HC Deb 04 December 1925 vol 188 cc2705-6

(by Private Notice) asked the Prime Minister whether the Government propose to publish papers forthwith explaining the terms of the Irish Agreement communicated to the House last night, particularly a statement showing what liabilities this country incurs under it?

The PRIME MINISTER (Mr. Baldwin)

No liability is incurred as a result of the new Agreement. A full explanation will be given when legislation is introduced next week. I hope to announce the business for next week at the close of the present sitting; but it may be for the convenience of Members to say now that I think it is most probable that the House will be asked to take the necessary legislation on Tuesday.


Will it not be for the convenience of the House, as it was a statement by reference, that the provisions should be set forth in a White Paper, so that we may have the Agreement explained in one short document?


I will consider that.
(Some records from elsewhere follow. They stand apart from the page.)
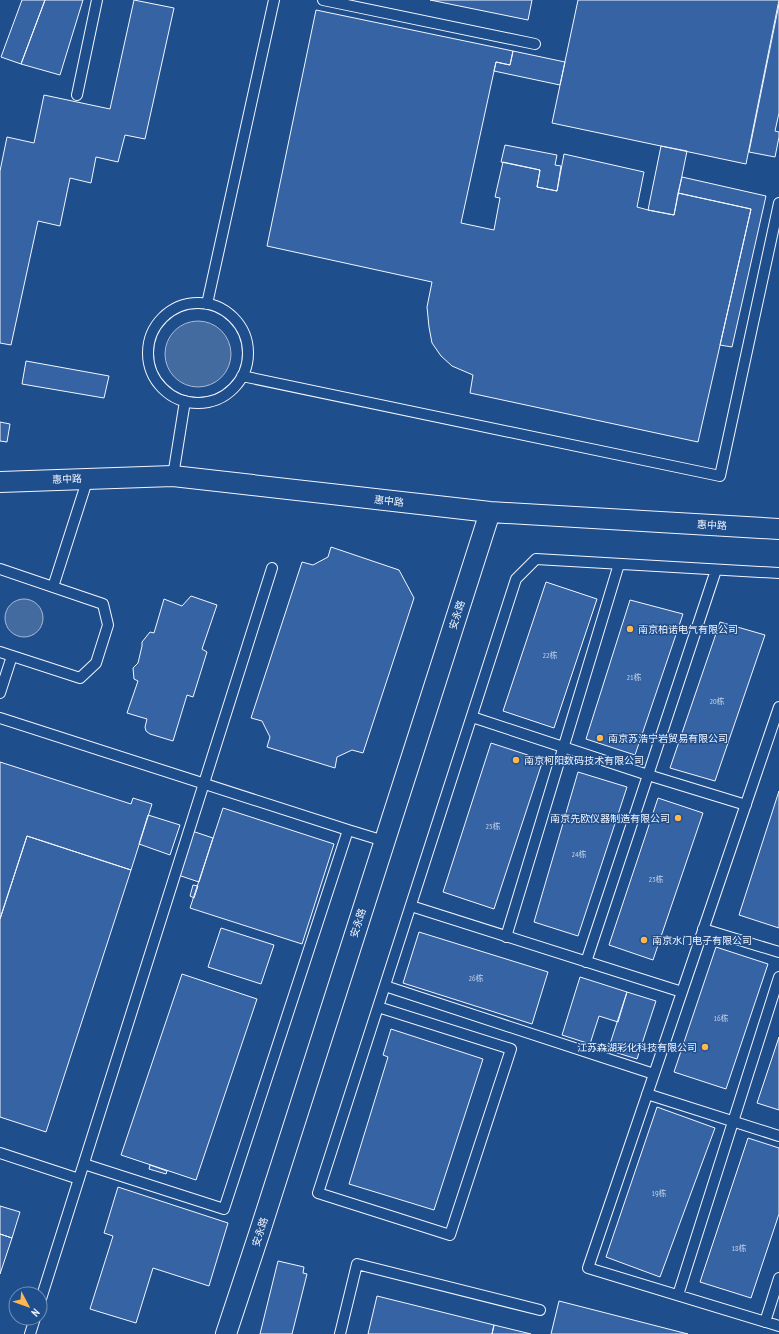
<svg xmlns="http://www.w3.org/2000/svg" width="779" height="1334" font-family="'PT Sans Narrow','Noto Sans SC',sans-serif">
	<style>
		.water { fill: #446ba0; stroke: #a8bbd7 }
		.building { fill: #3563a3; stroke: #f2f6ff }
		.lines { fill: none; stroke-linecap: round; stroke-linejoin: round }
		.service-casing { stroke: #f2f6ff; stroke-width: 12 }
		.minor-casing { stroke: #f2f6ff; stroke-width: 22 }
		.service { stroke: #1f4e8c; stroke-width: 10 }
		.minor { stroke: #1f4e8c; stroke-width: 20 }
		.poi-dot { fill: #ffb74d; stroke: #1f4e8c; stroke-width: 1.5 }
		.labels { text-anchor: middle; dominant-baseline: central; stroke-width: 3; stroke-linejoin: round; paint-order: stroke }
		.number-label { font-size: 8px; fill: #c3d1e8 }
		.street-label { font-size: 10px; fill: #f2f6ff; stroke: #1f4e8c }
		.poi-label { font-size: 10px; fill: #f2f6ff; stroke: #1f4e8c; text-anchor: start }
	</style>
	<rect width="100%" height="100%" fill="#1f4e8c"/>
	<path class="water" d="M165 354a33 33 0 1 1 66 0a33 33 0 1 1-66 0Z
		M5 618a19 19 0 1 1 38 0a19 19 0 1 1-38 0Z"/>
	<path class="building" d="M22 0H45L21 64 1 57Z
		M45 0H83L60 75 21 64Z
		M134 0 174 8 145 139 125 135 118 162 96 157 91 183 70 178 60 226 38 221 11 345 0 343V171L7 137 34 143 44 95 110 109Z
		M430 0H532L528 20Z
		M578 0H779L746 164 552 123Z
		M779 4V113L775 131 779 132V137L775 157 749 152Z
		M316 10 513 51 510 65 496 62 461 223 494 230 500 198 495 197 503 162 540 170 537 187 557 191 564 154 644 172 637 207 648 210 674 215 678 193 751 209 698 442 470 393 473 375 452 366 441 356 432 343 429 327 427 307 432 282 267 246Z
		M513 51 565 62 560 85 494 71 496 62 510 65Z
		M505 145 557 155 555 165 561 166 557 191 537 187 540 170 501 162Z
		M661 146 687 151 674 215 648 210Z
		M682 177 766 196 732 347 720 345 751 209 678 193Z
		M26 361 109 376 104 398 22 384Z
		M0 422 10 424 7 442 0 441Z
		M331 547 399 570 414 598 363 753 352 750 337 757 335 768 267 747 270 737 262 721 251 718 302 562 313 565 328 557Z
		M546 582 597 599 554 728 503 711Z
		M191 596 217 605 202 649 207 652 193 697 187 695 173 741 150 734 146 731 145 727 147 719 127 713 138 681 134 679 133 668 138 663 142 646V642L150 632 154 633 164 599 182 606Z
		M630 600 683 614 635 755 586 739Z
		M720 622 765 635 715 781 670 768Z
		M491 743 543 760 494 909 443 892Z
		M0 762 131 804 133 798 152 804 131 870 27 836 0 919Z
		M578 772 627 787 578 936 534 922Z
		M779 791V928L739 915Z
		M658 798 703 813 653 960 609 945Z
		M223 808 334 844 302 944 190 908Z
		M148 815 180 825 170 855 139 844Z
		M192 831 213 838 199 882 178 875Z
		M27 836 131 870 46 1132 0 1117V919Z
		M193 885 198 886 194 898 190 896Z
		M221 928 274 945 261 984 208 967Z
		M419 932 548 972 532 1024 403 983Z
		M716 947 768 964 726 1089 674 1072Z
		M182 974 257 999 196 1180 121 1155Z
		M580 977 627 992 618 1022 599 1016 590 1044 562 1035Z
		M627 992 656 1001 637 1059 608 1050Z
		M391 1029 483 1059 434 1210 349 1184 388 1057 383 1055Z
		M779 1037V1110L757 1103Z
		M657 1107 715 1128 660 1277 606 1257Z
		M748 1138 779 1148V1214L751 1298 700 1282Z
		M150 1165 167 1171 166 1174 149 1169Z
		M118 1187 228 1223 209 1286 153 1268 136 1323 90 1309 113 1236 104 1233Z
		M0 1206 20 1212 12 1238 0 1234Z
		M0 1234 12 1238 0 1274Z
		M278 1261 304 1267 303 1273 307 1274 292 1334H260Z
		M377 1296 494 1325 492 1334H368Z
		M559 1301 688 1334H551Z
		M494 1325 531 1334H492Z"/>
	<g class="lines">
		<g class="service-casing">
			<path id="service" d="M323 0 535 44
				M77 95 97 0
				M148 353a50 50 0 1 1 100 0a50 50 0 1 1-100 0Z
				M207 304 274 0
				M242 376 720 476 779 203
				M173 476 185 401
				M0 569 103 604 108 625 96 663 80 678 0 652
				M53 587 88 478
				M0 693 12 656
				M472 717 648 775 746 805
				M0 718 348 830 224 1209 84 1164
				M348 830 384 841
				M411 906 682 992 588 1268 779 1326
				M703 929 779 952
				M506 937 619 564
				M586 962 716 570
				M385 986 654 1074
				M682 992 779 707
				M378 1007 511 1049 450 1235 318 1193 516 579 536 559 779 573
				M647 1094 779 1136
				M0 1153 79 1179
				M678 1295 779 977
				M40 1302 272 568
				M765 1322 779 1278
				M30 1334 35 1318
				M340 1334 357 1264 540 1310"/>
		</g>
		<g class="minor-casing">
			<path id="minor" d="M0 482 173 476 490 512 779 529
				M226 1334 260 1231 490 512"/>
		</g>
		<use href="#service" class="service"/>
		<use href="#minor" class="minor"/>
	</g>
	<g class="poi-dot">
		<circle cx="630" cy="629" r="4"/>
		<circle cx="600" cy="738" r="4"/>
		<circle cx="516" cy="760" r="4"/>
		<circle cx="678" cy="818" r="4"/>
		<circle cx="644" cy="940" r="4"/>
		<circle cx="705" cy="1047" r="4"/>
	</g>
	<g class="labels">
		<g class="number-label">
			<text x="550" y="655">22栋</text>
			<text x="634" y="677">21栋</text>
			<text x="717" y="701">20栋</text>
			<text x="493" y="826">25栋</text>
			<text x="579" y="854">24栋</text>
			<text x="656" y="879">23栋</text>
			<text x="476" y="978">26栋</text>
			<text x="721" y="1018">16栋</text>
			<text x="659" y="1193">19栋</text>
			<text x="739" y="1248">18栋</text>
		</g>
		<g class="street-label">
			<text transform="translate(67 479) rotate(-2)">惠中路</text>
			<text transform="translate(389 501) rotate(7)">惠中路</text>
			<text transform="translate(712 525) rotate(3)">惠中路</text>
			<text transform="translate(457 615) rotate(-72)">安永路</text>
			<text transform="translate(358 923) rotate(-72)">安永路</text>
			<text transform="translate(260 1232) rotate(-72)">安永路</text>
		</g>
		<g class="poi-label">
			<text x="638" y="629">南京柏诺电气有限公司</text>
			<text x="608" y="738">南京苏浩宁岩贸易有限公司</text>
			<text x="524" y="760">南京柯阳数码技术有限公司</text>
			<text x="670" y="818" text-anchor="end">南京先欧仪器制造有限公司</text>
			<text x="652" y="940">南京水门电子有限公司</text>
			<text x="697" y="1047" text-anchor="end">江苏森湖彩化科技有限公司</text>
		</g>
	</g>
	<g transform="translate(28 1306) rotate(131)"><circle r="19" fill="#1f4e8c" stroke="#7391ba"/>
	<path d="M0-3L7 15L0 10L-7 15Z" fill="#ffb74d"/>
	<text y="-6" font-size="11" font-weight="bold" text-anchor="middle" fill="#f2f6ff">N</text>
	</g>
</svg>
The right hon. Gentleman was good enough to speak to me last night. I desired to communicate with him, and I have written to him this morning. As the House is aware, the practice of the White Paper is due to the fact that, on the discussion on a Financial Resolution, Members found it a great help to have some explanation of the details in a White Paper. On Financial Resolutions you are dealing with fixed and ascertainable figures. What I am asked to do here is to issue a White Paper explaining in effect what are items of a Bill. It is the custom in this House to make such an explanation on the Second Reading. When I tell the House that there are no liabilities, it will be plain that nothing of the kind would go into a White Paper. As to what might be or might not be payable by Ireland in certain circumstances is so much a matter of conjecture that it would be quite impossible to get it into a White, Paper. But I will take note of what the right hon. Gentleman says, and if it be possible and convenient, I will do so.
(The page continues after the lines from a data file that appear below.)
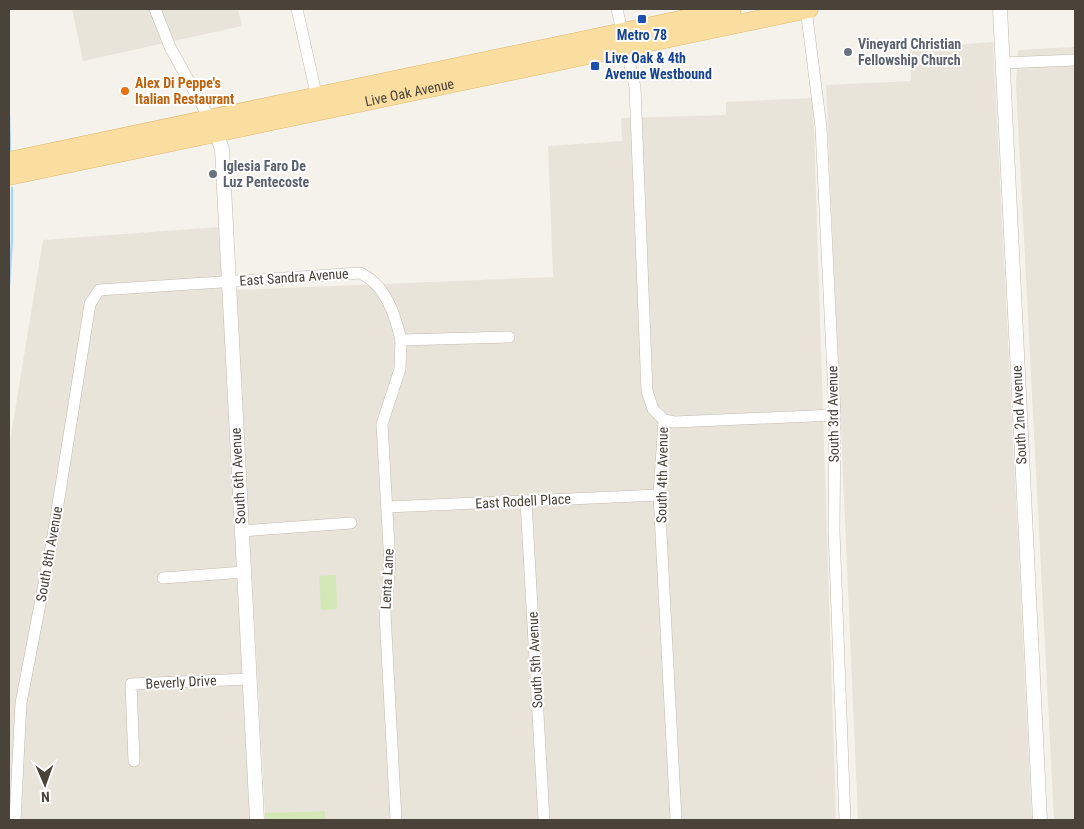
<svg xmlns="http://www.w3.org/2000/svg" width="1084" height="829" font-family="'Roboto Condensed',sans-serif">
  <style>
    .residential { fill: #e9e4da }
    .green { fill: #d3e7b7 }
    .lines { fill: none; stroke-linecap: round; stroke-linejoin: round }
    .stream { stroke: #acd5ee; stroke-width: 2.5 }
    .minor-casing { stroke: #c1baaf; stroke-width: 12 }
    .tertiary-casing { stroke: #c1baaf; stroke-width: 15 }
    .primary-casing { stroke: #e0bb6f; stroke-width: 19 }
    .minor { stroke: #fff; stroke-width: 11 }
    .tertiary { stroke: #fff; stroke-width: 14 }
    .primary { stroke: #fadea0; stroke-width: 18 }
    .transit-dot { fill: #1a4fb4; stroke: #fff; stroke-width: 2 }
    .worship-dot { fill: #6b7280; stroke: #fff; stroke-width: 2 }
    .food-dot { fill: #e8710a; stroke: #fff; stroke-width: 2 }
    .labels { text-anchor: middle; dominant-baseline: central; stroke-width: 4; stroke-linejoin: round; paint-order: stroke }
    .transit-label { font-size: 14px; font-weight: bold; fill: #164399; stroke: #fff }
    .worship-label { font-size: 14px; font-weight: bold; fill: #5b616d; stroke: #fff; text-anchor: start }
    .food-label { font-size: 14px; font-weight: bold; fill: #c56008; stroke: #fff; text-anchor: start }
    .street-label { font-size: 14px; fill: #4a433a; stroke: #fff }
  </style>
  <rect width="100%" height="100%" fill="#f5f2ec"/>
  <g class="residential">
    <polygon points="72,9 238,9 242,26 83,61"/>
    <polygon points="993,42 1032,820 858,820 826,85 911,81 910,48"/>
    <polygon points="1075,47 1075,820 1054,820 1016,85 1018,50"/>
    <polygon points="813,98 836,820 325,820 324,811 265,813 236,290 553,277 548,146 622,141 621,118 726,115 726,102"/>
    <polygon points="219,227 250,820 9,820 9,447 43,240"/>
  </g>
  <g class="green">
    <polygon points="336,575 337,609 321,610 319,576"/>
    <polygon points="325,811 325,820 265,820 265,813"/>
  </g>
  <g class="lines">
    <g class="stream">
      <polyline points="9,115 10,151"/>
      <polyline points="9,286 12,239 12,188"/>
    </g>
    <defs>
      <g id="minor">
        <polyline points="155,9 170,47 212,123"/>
        <polyline points="297,9 318,102"/>
        <polyline points="617,9 635,87 647,391 653,409 664,420 659,495 676,820"/>
        <polyline points="806,9 821,127 835,415 834,531 845,820"/>
        <polyline points="1003,63 1075,60"/>
        <polyline points="664,420 674,422 835,415"/>
        <polyline points="526,501 544,820"/>
        <polyline points="387,507 659,495"/>
        <polyline points="241,531 351,523"/>
        <polyline points="163,578 244,572"/>
        <polyline points="134,761 131,684 249,679"/>
        <path d="M15 820 21 703 52 542 90 304 99 290 360 273C385 284 395 314 401 340L509 337"/>
        <polyline points="396,820 385,613 390,565 382,424 400,369 401,340"/>
      </g>
      <g id="tertiary">
        <polyline points="1000,9 1040,820"/>
        <polyline points="216,132 222,149 257,820"/>
      </g>
      <g id="primary">
        <polyline points="9,161 732,9"/>
        <path id="s1" d="M9 176 809 9"/>
      </g>
    </defs>
    <use href="#minor" class="minor-casing"/>
    <use href="#tertiary" class="tertiary-casing"/>
    <use href="#primary" class="primary-casing"/>
    <use href="#minor" class="minor"/>
    <use href="#tertiary" class="tertiary"/>
    <use href="#primary" class="primary"/>
  </g>
  <g class="transit-dot">
    <rect x="637" y="14" width="10" height="10" rx="2.5"/>
    <rect x="590" y="61" width="10" height="10" rx="2.5"/>
  </g>
  <g class="worship-dot">
    <circle cx="848" cy="52" r="5"/>
    <circle cx="213" cy="174" r="5"/>
  </g>
  <circle class="food-dot" cx="125" cy="91" r="5"/>
  <g class="labels">
    <g class="transit-label">
      <text x="642" y="35">Metro 78</text>
      <text x="605" y="58" text-anchor="start">Live Oak &amp; 4th<tspan x="605" dy="16">Avenue Westbound</tspan></text>
    </g>
    <g class="worship-label">
      <text x="858" y="44">Vineyard Christian<tspan x="858" dy="16">Fellowship Church</tspan></text>
      <text x="223" y="166">Iglesia Faro De<tspan x="223" dy="16">Luz Pentecoste</tspan></text>
    </g>
    <g class="food-label">
      <text x="135" y="83">Alex Di Peppe's<tspan x="135" dy="16">Italian Restaurant</tspan></text>
    </g>
    <g class="street-label">
      <text stroke="none"><textPath href="#s1" startOffset="409">Live Oak Avenue</textPath></text>
      <text transform="translate(294 277) rotate(-4)">East Sandra Avenue</text>
      <text transform="translate(833 414) rotate(-91)">South 3rd Avenue</text>
      <text transform="translate(1019 415) rotate(-93)">South 2nd Avenue</text>
      <text transform="translate(662 475) rotate(-89)">South 4th Avenue</text>
      <text transform="translate(238 476) rotate(-93)">South 6th Avenue</text>
      <text transform="translate(523 501) rotate(-3)">East Rodell Place</text>
      <text transform="translate(49 554) rotate(-80)">South 8th Avenue</text>
      <text transform="translate(387 579) rotate(-87)">Lenta Lane</text>
      <text transform="translate(535 660) rotate(-93)">South 5th Avenue</text>
      <text transform="translate(181 682) rotate(-3)">Beverly Drive</text>
    </g>
  </g>
  <rect width="1084" height="829" fill="none" stroke="#4a433a" stroke-width="20"/>
  <g transform="translate(45 784) rotate(178)" stroke="#ffffff" stroke-width="4" paint-order="stroke">
  <path d="M0-4L9 19L0 12L-9 19Z" fill="#4a433a"/>
  <text y="-8" font-size="14" font-weight="bold" text-anchor="middle" fill="#4a433a">N</text>
  </g>
</svg>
I do not want to press the Prime Minister unduly, but may I remind him that it is very often the practice, in introducing a Bill, to preface it with a memorandum explaining its provisions and details. If the right hon. Gentleman would issue such a memorandum as a preface to this Bill, setting out what the Bill really means in relation to the Treaty, it would be for the convenience of Members.


Do I understand that the Bill will be presented and printed on Tuesday?


I hope to say definitely at 4 o'clock. I am very anxious to get it passed through this House at the very earliest moment. I would like to get it passed here before it is passed in Ireland. I understand a statement will be made in the Northern Parliament on Wednesday. I have no information as to when it will be taken in the Dail. But I hope to make a further statement at 4 o'clock.